Ombudsman menilai pemerintah Provinsi DKI Jakarta lambat mengantisipasi potensi pelanggaran protokol kesehatan dalam kerumunan di acara pemimpin FPI itu. Apalagi Wakil Gubernur DKI Jakarta Ahmad Riza Patria justru menghadiri acara Maulid Nabi di Tebet, Jumat lalu, yang juga dihadiri Rizieq Shihab walau tidak melibatkan massa dalam jumlah besar.

“Kehadiran pejabat pada acara yang mengundang masa besar seperti sebuah persetujuan bahwa acara tersebut mungkin dilakukan selama menjalankan protokol kesehatan, padahal tidak akan ada yang mampu memastikan protokol kesehatan di kerumunan massa dengan jumlah sebanyak itu,” kata Teguh di Jakarta, Senin, 16 November 2020.

Ombudsman menyayangkan kedatangan Anies Baswedan ke kediaman Rizieq pada 10 November lalu, pada saat semestinya pemimpin FPI itu melakukan isolasi mandiri selama 14 hari sepulang dari Arab Saudi.

Ketentuan isolasi mandiri ini sesuai dengan Surat Edaran Nomor HK.02.01/Menkes/313/2020 tentang Protokol Kesehatan Penanganan Kepulangan WNI dan Kedatangan WNA dari Luar Negeri di Pintu Masuk Negara dan di wilayah pada situasi Pembatasan Sosial Berskala Besar.

Ombudsman menilai koordinasi antara pemerintah pusat dan daerah lemah dalam mengantisipasi kepulangan Rizieq Shihab. Akibatnya terjadi beberapa pelanggaran dan pembiaran yang dapat memunculkan klaster baru Covid-19 di ibu kota dan berbagai daerah sekitarnya.

“Semestinya pencegahan terhadap berkumpulnya masa dapat diantisipasi kalau pemerintah pusat berkoordinasi lebih baik dengan perintah daerah khususnya Banten, Jakarta, dan Jawa Barat di mana penyambutan Rizieq Shihab juga terjadi di Kabupaten Bogor dan melibatkan massa dengan jumlah yang cukup banyak,” kata Teguh.

Ombudsman menilai pemerintah pusat dan pemerintah daerah gagap dalam mengantisipasi potensi kerumunan massa. Pendekatan konfrontatif Menteri Koordinator bidang Politik, Hukum, dan HAM Mahfud Md yang fokus pada penggiringan isu apakah Rizieq Shihab dideportasi akibat melebihi ijin tinggal menjadi kontraproduktif.

Pendekatan ini, kata Teguh, justru mendorong simpatisan Rizieq Shihab beramai-ramai datang menjemput di Terminal 3 Bandara Soekarno Hatta. Pada momen ini, searusnya pemerintah bisa fokus pada upaya meredam glorifikasi kepulangan Rizieq, termasuk pendekatan konsiliatif.

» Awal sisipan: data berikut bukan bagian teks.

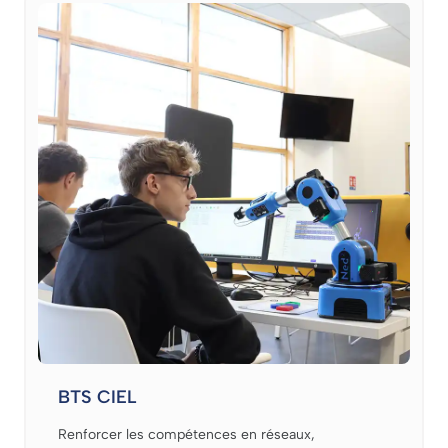
BTS CIEL
Renforcer les compétences en réseaux,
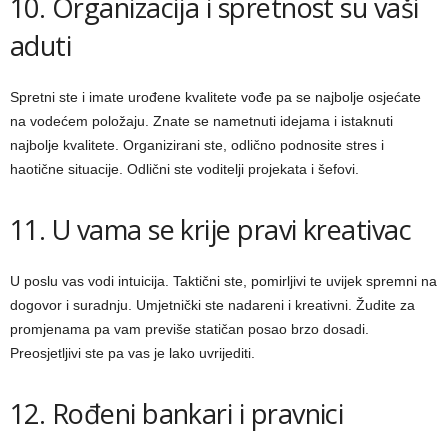
10. Organizacija i spretnost su vaši
aduti
Spretni ste i imate urođene kvalitete vođe pa se najbolje osjećate
na vodećem položaju. Znate se nametnuti idejama i istaknuti
najbolje kvalitete. Organizirani ste, odlično podnosite stres i
haotične situacije. Odlični ste voditelji projekata i šefovi.
11. U vama se krije pravi kreativac
U poslu vas vodi intuicija. Taktični ste, pomirljivi te uvijek spremni na
dogovor i suradnju. Umjetnički ste nadareni i kreativni. Žudite za
promjenama pa vam previše statičan posao brzo dosadi.
Preosjetljivi ste pa vas je lako uvrijediti.
12. Rođeni bankari i pravnici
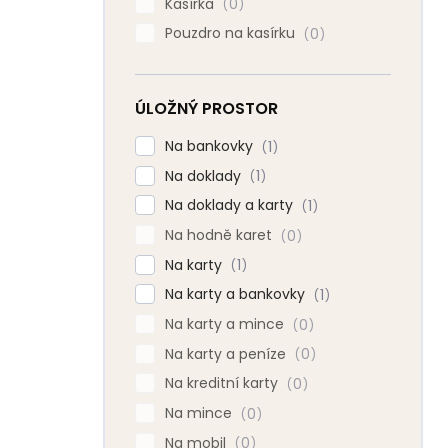
Kasírka
0
Pouzdro na kasírku
0
ÚLOŽNÝ PROSTOR
Na bankovky
1
Na doklady
1
Na doklady a karty
1
Na hodně karet
0
Na karty
1
Na karty a bankovky
1
Na karty a mince
0
Na karty a peníze
0
Na kreditní karty
0
Na mince
0
Na mobil
0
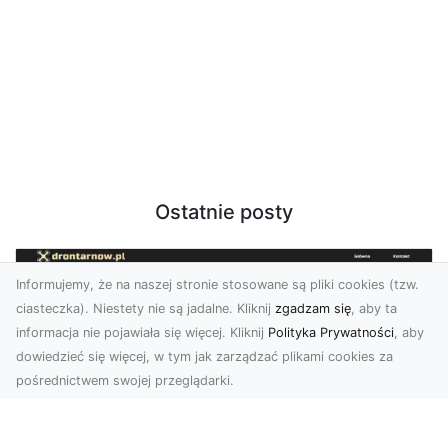
Ostatnie posty
Informujemy, że na naszej stronie stosowane są pliki cookies (tzw.
ciasteczka). Niestety nie są jadalne. Kliknij
zgadzam się
, aby ta
informacja nie pojawiała się więcej. Kliknij
Polityka Prywatności
, aby
dowiedzieć się więcej, w tym jak zarządzać plikami cookies za
pośrednictwem swojej przeglądarki.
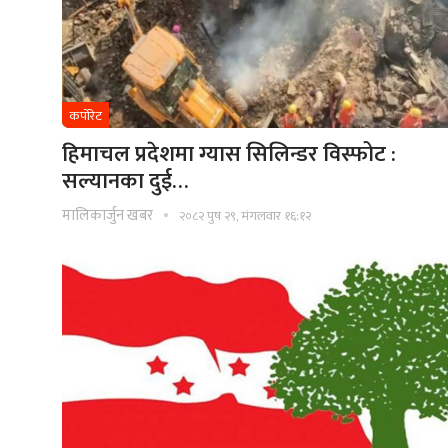
कर्पोरेट
हिमाचल प्रदेशमा ग्यास सिलिन्डर विस्फोट :
सल्यानका दुई…
मालिकार्जुन खबर
२०८२ पुष २९, मंगलवार १६:१२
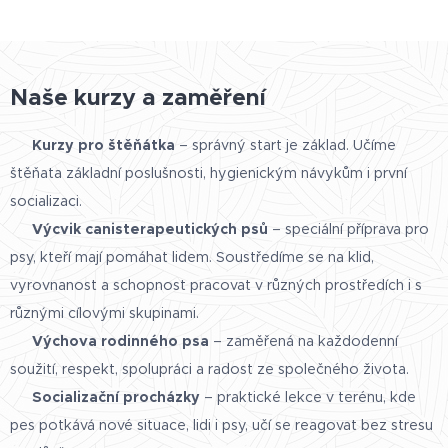
Naše kurzy a zaměření
👉
Kurzy pro štěňátka
– správný start je základ. Učíme
štěňata základní poslušnosti, hygienickým návykům i první
socializaci.
👉
Výcvik canisterapeutických psů
– speciální příprava pro
psy, kteří mají pomáhat lidem. Soustředíme se na klid,
vyrovnanost a schopnost pracovat v různých prostředích i s
různými cílovými skupinami.
👉
Výchova rodinného psa
– zaměřená na každodenní
soužití, respekt, spolupráci a radost ze společného života.
👉
Socializační procházky
– praktické lekce v terénu, kde
pes potkává nové situace, lidi i psy, učí se reagovat bez stresu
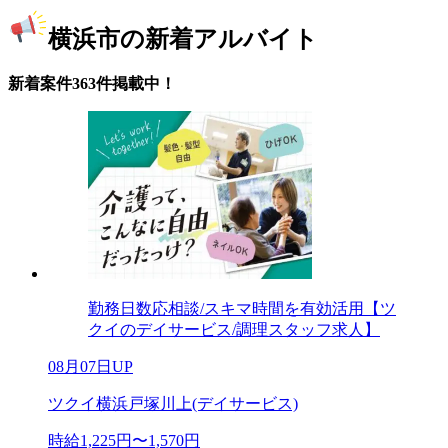
横浜市の新着アルバイト
新着案件363件掲載中！
勤務日数応相談/スキマ時間を有効活用【ツ
クイのデイサービス/調理スタッフ求人】
08月07日UP
ツクイ横浜戸塚川上(デイサービス)
時給1,225円〜1,570円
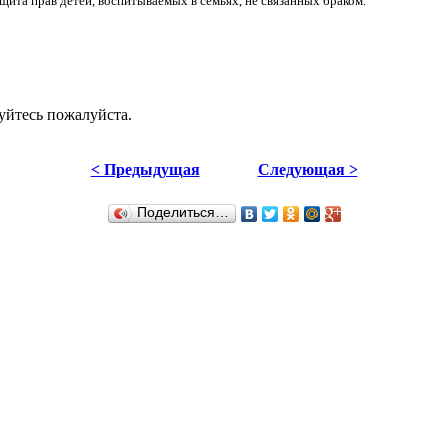
защита прав детей, воспитываемых в семьях, не связанных браком.
уйтесь пожалуйста.
< Предыдущая
Следующая >
Поделиться…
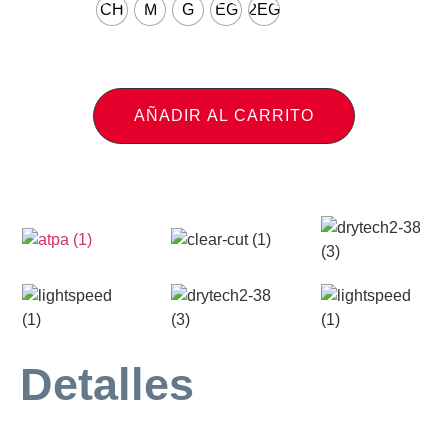
CH
M
G
EG
2EG
AÑADIR AL CARRITO
Detalles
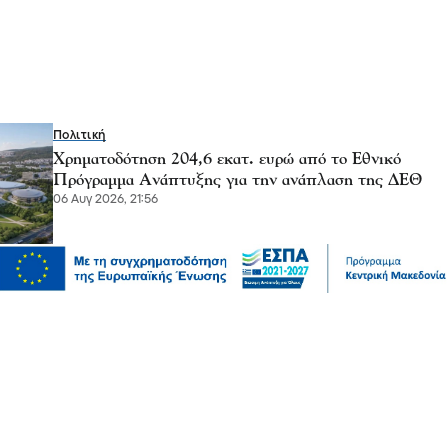
Πολιτική
Χρηματοδότηση 204,6 εκατ. ευρώ από το Εθνικό
Πρόγραμμα Ανάπτυξης για την ανάπλαση της ΔΕΘ
06 Αυγ 2026, 21:56
Επικαιρότητα
Θεσσαλονίκη: Παράσυρση πεζού από ΙΧ στον
Δενδροπόταμο - Μεταφέρθηκε στο νοσοκομείο
06 Αυγ 2026, 20:18
Επικαιρότητα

“Pilihan Polri untuk melakukan diskresi berupa pengamanan bukan penghalauan merupakan tindakan paling rasional dan mencegah terhambatnya pelayanan publik yang lebih luas akibat potensi bentrokan antara simpatisan Rizieq Shihab dengan Polri,” ujar dia.

Ombudsman Jakarta Raya juga melihat kelemahan koordinasi itu juga tampak pada upaya pencegahan penyebaran Covid-19 oleh Satgas Nasional Penanganan Covid-19 dengan memberikan 20.000 masker pada acara pernikahan anak Rizieq.

Menurut Ombudsman Jakarta Raya bukan pencegahan seperti yang dimaksud dalam upaya mengurangi potensi penyebaran pandemik Covid-19. “Pemberian fasilitas di saat mengetahui akan dipergunakan untuk pengumpulan massa dalam jumlah yang besar namanya memfasilitasi,” ujar Teguh.

Pemberian sanksi administratif yang dijatuhkan Gubernur Anies Baswedan kepada Rizieq Shihab berupa denda Rp 50 juta, dianggap Ombudsman lebih merupakan pemenuhan kewajiban administrasi, namun hal itu berdampak buruk pada persepsi masyarakat. “Ada pesan yang disampaikan secara tidak langsung, bahwa masyarakat dipersilakan untuk melakukan pengumpulan massa berapapun jumlahnya, sejauh mampu membayar denda sebanyak Rp 50 juta,” kata Nugroho.